Give trick-or-treaters and visitors a chilling welcome with this motion-activated witch. Her cackling laugh and shivering scream, moving hands, animated head and glowing green eyes will startle even the bravest. Requires 6 "AA" batteries (not incl.). 13 1/2"W x 9"D x 57"H.

Price: $14.99
i'm going to order this so when i get it ill take a pic


----------



## Lilly (Jun 13, 2006)

*collections witch pic to campare to lillian vernon*

Ok here are 3 pics all are okay could use some sprucing up, but thats okay.

this is the collections witch it is smaller than the lillian..52 inches but eyes light up the arms move and it does the witch cackle, is motion activated with my discount 12.74
















witch hair is brown not purple.

this is the reaper they had 12.74 also screams help me arms move , motion activated also same size as witch 









and this is the pumpkin ghoul guy ...it is fibre optic i havent tried it yet 14.99
it is 52 inches also than the witch and reaper









they all use AA batteries


----------



## Lilly (Jun 13, 2006)

The hands on the lilian are way better...also has a taller hat.

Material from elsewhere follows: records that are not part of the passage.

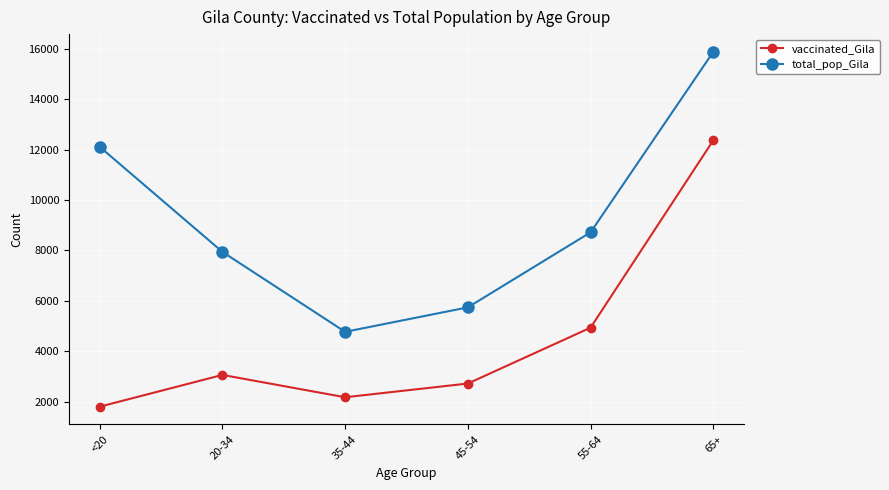

What are all the series names shown in the legend?

vaccinated_Gila, total_pop_Gila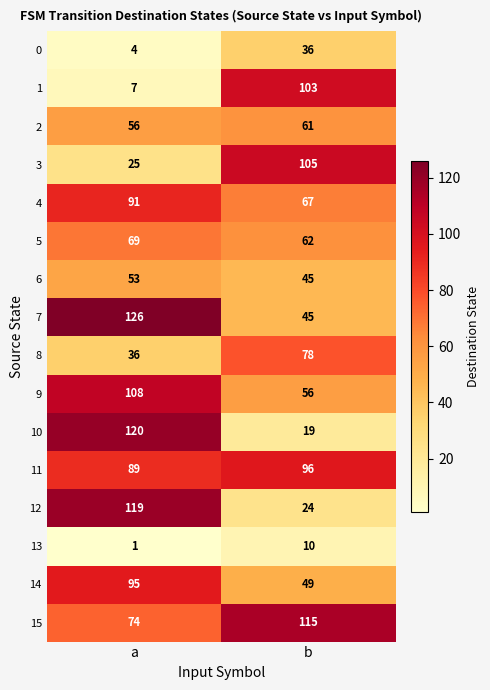

Which category has the lowest value in the 14 series?

b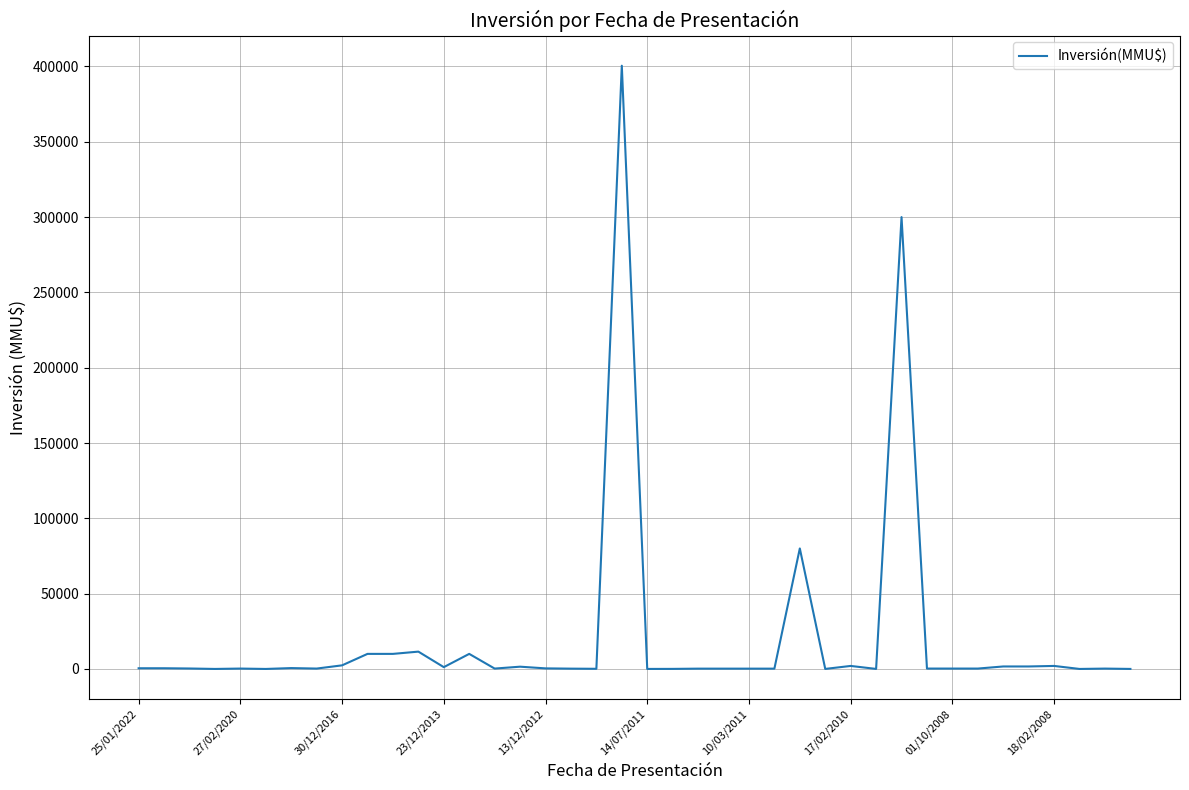

What is the difference between the maximum and minimum values?

400500.0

think ill add some different hair and a type a shawl or the creepy cloth to the one i got. i really dont like the yellow they added to it either.


----------



## ghostie (May 15, 2006)

Thanks for posting the pictures,Lilly. I really like that pumpkin guy too!


----------



## malibooman (Aug 18, 2006)

I just ordered that Pumpkin Ghoul. Got some plans for him.


----------